From Jerry       “overall I think you’ve laid out a pretty good argument from the teacher’s side of the question. I’ll have to say that I agree with a lot of what you’ve said, but…I tend to look for a larger view of things. Maybe the problems aren’t so much SB 5 but much deeper. From my perspective there is really NO direct relationship between “teaching and learning.” I mean, teachers teach, and students learn and it doesn’t necessarily happen that “if teachers teach”, “students learn”. That, for me, sums up the whole question of what actually happens in classrooms…we have achieved two outcomes…neither of which we necessarily started with…1)provided employment for a huge number of people; teachers, janitors, administrators, etc. and 2) provided babysitting services for little Johnny and Suzie. Likely folks will reel at hearing this…and especially from one who defends “education” to the bitter end.

From my background, and that does include 25 full years in a classroom, the whole enterprise needs to be examined….in this case politicians are picking the “low hanging” fruit once again…I think they suffer from a similar problem as do the rest of us…”they haven’t a clue”…I suspect that this little issue you have spoken about will only lead to divide us further and eventually to armed conflict in this wonderful society we have created…there are multitudes of problems all relating to this and solutions can’t be found by taking swipes at each by writing a few paragraphs…

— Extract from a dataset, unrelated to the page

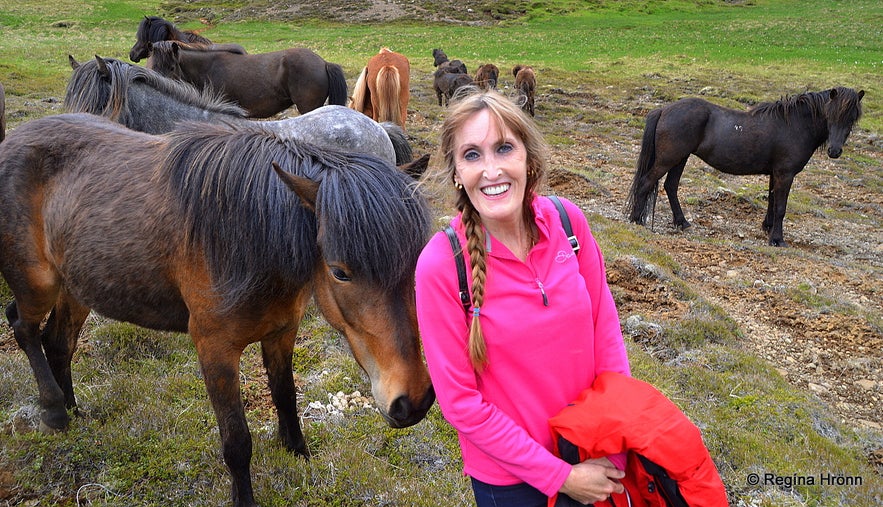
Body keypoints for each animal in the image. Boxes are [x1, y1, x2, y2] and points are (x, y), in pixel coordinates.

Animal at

Oh let me add these thoughts:

1.      I don’t think teachers are overpaid (even though I would have done it for less)

2.      I do not know where to begin to balance income and outgo for the State Government

3.      I do not think that cutting education budgets are necessarily the problem

4.      If nothing else perhaps the new Gov. will help us focus on the “real” problem (whatever it is)

5.      I do not support labor unions in the “education” arena (especially the way it works today)

6.      Many times OEA and FTA tried to organize our school, I always fought against it. (for the most part those in favor of a union were those who couldn’t find employment outside a school, those who taught occupational skills were opposed)…that might give a clue as who supports unions in education.

I started this debate by asking that we give teachers some respect. We have serious problems in the educational system and nothing good will be achieved with each side trying to outshout the other. It seems Jerry summed up the debate with #4—if nothing else perhaps the new Gov. will help us focus on the “real” problem (whatever it is.) Let us hope something good will come from all this chaos and vindictiveness.